As defined earlier, traditional assessment generally refers to written testing, such as multiple choice, matching, true/false, fill in the blank, etc. Written assessments must typically be completed within a specific amount of time. There is a single, correct response for each item. The assessment, or test, assumes that all students should learn the same thing, and relies on rote memorization of facts. Responses are often machine scored, and offer little opportunity for a demonstration of the thought processes characteristic of critical thinking skills.
One shortcoming is that traditional assessment approaches are generally instructor centered, and that they measure performance against an empirical standard. In traditional assessment, fairly simple grading matrices such as shown in Figure 5-2 are used. The problem with this type of assessment has always been that a satisfactory grade for the first lesson may be an unsatisfactory on lesson number three.
Still, tests of this nature do have a place in the assessment hierarchy. Multiple choice, supply type, and other such tests are useful in assessing the student’s grasp of information, concepts, terms, processes, and rules—factual knowledge that forms the foundation needed for the student to advance to higher levels of learning.
Characteristics of a Good Written Assessment (Test)
Whether or not an instructor designs his or her own tests or uses commercially available test banks, it is important to know the components of an effective test. (Note: This section is intended to introduce basic concepts of written test design. Please see Appendix A for testing and test writing publications.)
A test is a set of questions, problems, or exercises intended to determine whether the student possesses a particular knowledge or skill. A test can consist of just one test item, but it usually consists of a number of test items. A test item measures a single objective, and calls for a single response. The test could be as simple as the correct answer to an essay question or as complex as completing a knowledge or practical test. Regardless of the underlying purpose, effective tests share certain characteristics. [Figure 5-3]

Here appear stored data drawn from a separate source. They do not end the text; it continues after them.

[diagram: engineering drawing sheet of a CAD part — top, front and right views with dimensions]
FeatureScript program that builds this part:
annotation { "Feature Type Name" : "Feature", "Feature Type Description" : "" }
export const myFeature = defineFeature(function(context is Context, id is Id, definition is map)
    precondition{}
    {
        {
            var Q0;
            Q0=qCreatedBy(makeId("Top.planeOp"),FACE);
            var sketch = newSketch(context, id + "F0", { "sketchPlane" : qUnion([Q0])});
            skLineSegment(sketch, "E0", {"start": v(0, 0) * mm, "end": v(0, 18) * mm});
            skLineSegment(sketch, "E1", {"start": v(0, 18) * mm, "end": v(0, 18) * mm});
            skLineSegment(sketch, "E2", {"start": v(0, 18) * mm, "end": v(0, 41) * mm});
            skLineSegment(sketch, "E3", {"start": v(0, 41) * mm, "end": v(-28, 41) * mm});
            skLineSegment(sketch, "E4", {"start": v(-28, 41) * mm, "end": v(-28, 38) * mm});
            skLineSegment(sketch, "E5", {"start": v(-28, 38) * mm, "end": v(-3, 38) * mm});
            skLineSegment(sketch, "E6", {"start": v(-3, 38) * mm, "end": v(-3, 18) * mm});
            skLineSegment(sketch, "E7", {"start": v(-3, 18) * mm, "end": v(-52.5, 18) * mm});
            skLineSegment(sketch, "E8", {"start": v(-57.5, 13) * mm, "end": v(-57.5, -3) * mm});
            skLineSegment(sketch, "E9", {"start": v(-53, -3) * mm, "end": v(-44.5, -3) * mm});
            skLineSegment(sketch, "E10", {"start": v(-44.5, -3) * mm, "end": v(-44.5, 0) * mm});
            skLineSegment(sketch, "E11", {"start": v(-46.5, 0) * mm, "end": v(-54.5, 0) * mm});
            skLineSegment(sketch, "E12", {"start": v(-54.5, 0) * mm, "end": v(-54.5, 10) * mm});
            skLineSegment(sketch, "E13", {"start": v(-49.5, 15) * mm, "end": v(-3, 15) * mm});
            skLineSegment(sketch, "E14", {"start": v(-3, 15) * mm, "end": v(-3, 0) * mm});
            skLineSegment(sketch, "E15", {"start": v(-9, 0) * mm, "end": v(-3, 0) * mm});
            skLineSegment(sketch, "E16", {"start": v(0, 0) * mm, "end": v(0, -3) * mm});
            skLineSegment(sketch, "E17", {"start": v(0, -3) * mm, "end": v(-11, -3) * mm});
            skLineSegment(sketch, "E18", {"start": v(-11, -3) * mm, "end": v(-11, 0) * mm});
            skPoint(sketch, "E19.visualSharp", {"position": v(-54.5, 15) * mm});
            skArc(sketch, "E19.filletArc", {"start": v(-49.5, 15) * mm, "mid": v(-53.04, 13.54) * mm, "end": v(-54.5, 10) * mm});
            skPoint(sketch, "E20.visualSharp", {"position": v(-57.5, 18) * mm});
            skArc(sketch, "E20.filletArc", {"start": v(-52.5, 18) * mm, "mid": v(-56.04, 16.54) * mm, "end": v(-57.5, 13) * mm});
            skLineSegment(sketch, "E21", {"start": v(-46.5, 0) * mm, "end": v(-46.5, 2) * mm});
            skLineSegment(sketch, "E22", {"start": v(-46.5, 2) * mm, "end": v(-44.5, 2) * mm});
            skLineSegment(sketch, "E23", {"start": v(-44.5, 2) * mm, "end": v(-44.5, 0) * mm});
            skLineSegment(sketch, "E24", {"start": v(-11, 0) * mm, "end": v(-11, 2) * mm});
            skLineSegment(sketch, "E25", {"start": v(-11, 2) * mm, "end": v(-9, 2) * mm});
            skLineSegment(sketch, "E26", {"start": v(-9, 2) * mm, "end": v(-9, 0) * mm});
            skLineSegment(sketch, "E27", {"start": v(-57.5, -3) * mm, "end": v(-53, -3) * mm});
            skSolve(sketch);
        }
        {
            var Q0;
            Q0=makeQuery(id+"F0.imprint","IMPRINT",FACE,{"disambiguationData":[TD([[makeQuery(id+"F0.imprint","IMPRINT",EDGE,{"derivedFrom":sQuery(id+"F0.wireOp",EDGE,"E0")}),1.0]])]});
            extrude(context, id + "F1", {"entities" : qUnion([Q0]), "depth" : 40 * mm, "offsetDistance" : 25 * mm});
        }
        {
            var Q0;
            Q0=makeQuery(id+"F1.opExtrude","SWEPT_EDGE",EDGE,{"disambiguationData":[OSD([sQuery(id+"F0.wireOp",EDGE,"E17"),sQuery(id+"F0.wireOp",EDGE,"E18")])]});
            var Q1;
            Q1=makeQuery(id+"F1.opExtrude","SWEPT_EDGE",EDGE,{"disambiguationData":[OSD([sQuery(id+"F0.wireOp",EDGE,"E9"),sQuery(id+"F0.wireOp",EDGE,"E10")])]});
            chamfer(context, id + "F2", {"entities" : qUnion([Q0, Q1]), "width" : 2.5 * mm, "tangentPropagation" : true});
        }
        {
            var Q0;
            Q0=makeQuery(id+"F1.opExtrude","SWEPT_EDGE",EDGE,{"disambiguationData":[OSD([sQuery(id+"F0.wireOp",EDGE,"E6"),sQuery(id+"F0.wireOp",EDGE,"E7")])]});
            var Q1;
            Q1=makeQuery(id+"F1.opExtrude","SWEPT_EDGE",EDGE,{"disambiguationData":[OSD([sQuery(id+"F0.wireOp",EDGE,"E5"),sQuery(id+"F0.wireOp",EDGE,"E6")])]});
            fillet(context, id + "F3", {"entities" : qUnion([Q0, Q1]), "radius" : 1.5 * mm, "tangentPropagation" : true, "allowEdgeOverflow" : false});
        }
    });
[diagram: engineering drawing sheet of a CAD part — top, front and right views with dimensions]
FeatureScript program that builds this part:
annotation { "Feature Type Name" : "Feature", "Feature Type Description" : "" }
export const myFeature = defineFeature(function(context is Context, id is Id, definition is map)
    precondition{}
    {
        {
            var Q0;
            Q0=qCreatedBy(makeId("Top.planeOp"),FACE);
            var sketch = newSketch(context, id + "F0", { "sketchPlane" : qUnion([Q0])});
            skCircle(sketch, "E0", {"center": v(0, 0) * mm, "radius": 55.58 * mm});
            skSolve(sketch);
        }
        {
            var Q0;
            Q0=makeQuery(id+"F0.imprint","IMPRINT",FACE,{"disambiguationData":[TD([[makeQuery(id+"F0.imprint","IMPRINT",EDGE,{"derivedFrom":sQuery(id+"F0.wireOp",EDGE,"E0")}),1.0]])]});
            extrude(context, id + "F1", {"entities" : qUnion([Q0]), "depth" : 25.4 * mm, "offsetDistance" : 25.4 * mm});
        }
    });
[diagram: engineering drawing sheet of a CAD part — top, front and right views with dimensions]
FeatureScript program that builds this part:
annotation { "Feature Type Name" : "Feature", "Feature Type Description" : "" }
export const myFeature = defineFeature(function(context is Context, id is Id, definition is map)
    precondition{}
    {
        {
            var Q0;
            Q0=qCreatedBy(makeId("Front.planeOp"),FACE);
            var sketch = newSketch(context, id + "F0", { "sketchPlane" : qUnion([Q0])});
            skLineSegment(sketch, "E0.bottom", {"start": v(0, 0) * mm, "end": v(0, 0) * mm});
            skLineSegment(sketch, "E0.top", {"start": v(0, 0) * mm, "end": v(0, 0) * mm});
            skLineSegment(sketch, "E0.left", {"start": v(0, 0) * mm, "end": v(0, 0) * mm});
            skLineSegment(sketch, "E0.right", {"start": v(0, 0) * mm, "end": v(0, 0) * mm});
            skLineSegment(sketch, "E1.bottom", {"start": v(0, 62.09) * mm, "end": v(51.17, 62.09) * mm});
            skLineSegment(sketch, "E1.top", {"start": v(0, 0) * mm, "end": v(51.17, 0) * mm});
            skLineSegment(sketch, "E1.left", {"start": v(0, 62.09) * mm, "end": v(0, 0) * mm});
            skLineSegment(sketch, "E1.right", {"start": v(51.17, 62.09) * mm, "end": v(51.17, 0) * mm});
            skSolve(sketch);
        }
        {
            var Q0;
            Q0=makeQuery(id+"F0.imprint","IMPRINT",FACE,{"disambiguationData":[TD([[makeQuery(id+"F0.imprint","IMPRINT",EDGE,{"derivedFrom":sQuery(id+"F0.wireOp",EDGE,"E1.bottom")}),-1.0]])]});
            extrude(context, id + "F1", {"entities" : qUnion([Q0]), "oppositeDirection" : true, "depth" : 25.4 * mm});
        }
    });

Reliability is the degree to which test results are consistent with repeated measurements. If identical measurements are obtained every time a certain instrument is applied to a certain dimension, the instrument is considered reliable. The reliability of a written test is judged by whether it gives consistent measurement to a particular individual or group. Keep in mind, though, that knowledge, skills, and understanding can improve with subsequent attempts at taking the same test, because the first test serves as a learning device.
Validity is the extent to which a test measures what it is supposed to measure, and it is the most important consideration in test evaluation. The instructor must carefully consider whether the test actually measures what it is supposed to measure. To estimate validity, several instructors read the test critically and consider its content relative to the stated objectives of the instruction. Items that do not pertain directly to the objectives of the course should be modified or eliminated.
Usability refers to the functionality of tests. A usable written test is easy to give if it is printed in a type size large enough for students to read easily. The wording of both the directions for taking the test and of the test items needs to be clear and concise. Graphics, charts, and illustrations appropriate to the test items must be clearly drawn, and the test should be easily graded.
Objectivity describes singleness of scoring of a test. Essay questions provide an example of this principle. It is nearly impossible to prevent an instructor’s own knowledge and experience in the subject area, writing style, or grammar from affecting the grade awarded. Selection-type test items, such as true/false or multiple choice, are much easier to grade objectively.
Comprehensiveness is the degree to which a test measures the overall objectives. Suppose, for example, an AMT wants to measure the compression of an aircraft engine. Measuring compression on a single cylinder would not provide an indication of the entire engine. Similarly, a written test must sample an appropriate cross-section of the objectives of instruction. The instructor has to make certain the evaluation includes a representative and comprehensive sampling of the objectives of the course.
Discrimination is the degree to which a test distinguishes the difference between students. In classroom evaluation, a test must measure small differences in achievement in relation to the objectives of the course. A test constructed to identify the difference in the achievement of students has three features:
- A wide range of scores
- All levels of difficulty
- Items that distinguish between students with differing levels of achievement of the course objectives
Please see the reference section for information on the advantages and disadvantages of multiple-choice, supply-type, and other written assessment instruments, as well as guidance on creating effective test items.